Ontario reported 513 new cases of COVID-19 on Thursday, the most since mid-June, while the total number of vaccine doses administered in the province topped 20 million.
According to Health Minister Christine Elliott, 360 of the additional infections, or about 70 per cent, were in unvaccinated individuals. Another 56 of the cases were people who had only one shot of vaccine, she said, while 88 were fully vaccinated.
You may notice that the figures cited by Elliott add up to 504, not 513. The ministry has previously cautioned that the two numbers may not correspond directly because case counts and the data for the vaccination status of individual cases are taken from different sources and collected over a slightly different time frame.
Ontario’s COVID-19 Science Advisory Table estimates that the reproduction number — a measure of how many other people a single infected person will go on to infect — sits at 1.55. Values above 1 mean that a pandemic is spreading, rather than contracting. That means that daily cases are expected to double every 8 days or so, the table calculates.

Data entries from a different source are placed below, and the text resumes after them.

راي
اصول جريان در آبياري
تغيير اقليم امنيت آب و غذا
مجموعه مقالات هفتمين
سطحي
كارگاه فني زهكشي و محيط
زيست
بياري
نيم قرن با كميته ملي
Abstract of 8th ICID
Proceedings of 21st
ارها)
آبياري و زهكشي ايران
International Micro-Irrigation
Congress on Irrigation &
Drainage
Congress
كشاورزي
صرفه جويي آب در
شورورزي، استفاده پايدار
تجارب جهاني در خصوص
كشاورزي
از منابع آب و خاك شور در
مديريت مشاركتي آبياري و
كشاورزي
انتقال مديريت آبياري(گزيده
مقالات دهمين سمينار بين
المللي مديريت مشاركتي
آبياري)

Meanwhile, public health units administered another 49,167 doses of vaccines yesterday, the fewest on a Wednesday since March 10. A total of 20,047,991 shots have been administered in Ontario to date.
Roughly 72.5 per cent of eligible Ontarians — those aged 12 and older — have now had two doses of vaccines.
Here are some other key pandemic indicators and figures from the Ministry of Health’s daily provincial update:
Seven-day rolling average of daily cases: 381.
Tests completed in the last 24 hours: 22,896.
Provincewide test positivity rate: 2.1 per cent.
Active cases: 2,868.
Patients in ICU with COVID-related illnesses: 113, up five from yesterday. Overall ICU admissions levelled at about 105 after the third wave of the pandemic, and have been fluctuating between 105 and about 115 since.
Deaths: No new deaths were reported this morning. The official death toll stands at 9,412.
Province adds $2.2B in COVID-19 spending
Ontario is putting an additional $2.2 billion toward COVID-19 spending, amid ongoing uncertainty about variants of concern.
Finance Minister Peter Bethlenfalvy released the province’s 2021-22 first quarter finances today, and says it’s important to have resources available to prepare for potential future surges in the pandemic.
Revenue projections are $2.9 billion higher than in the budget, due to stronger economic growth and increased transfers from the federal government.
The deficit projection is being revised by $700 million, down to $32.4 billion.
Bethlenfalvy didn’t specify what the $2.2 billion in new spending would go toward, saying it’s available for the government to use to protect people’s health and the economy as needed.
The increased revenues include $1.9 billion from the federal government and another approximately $1 billion from corporate taxes and land transfer taxes.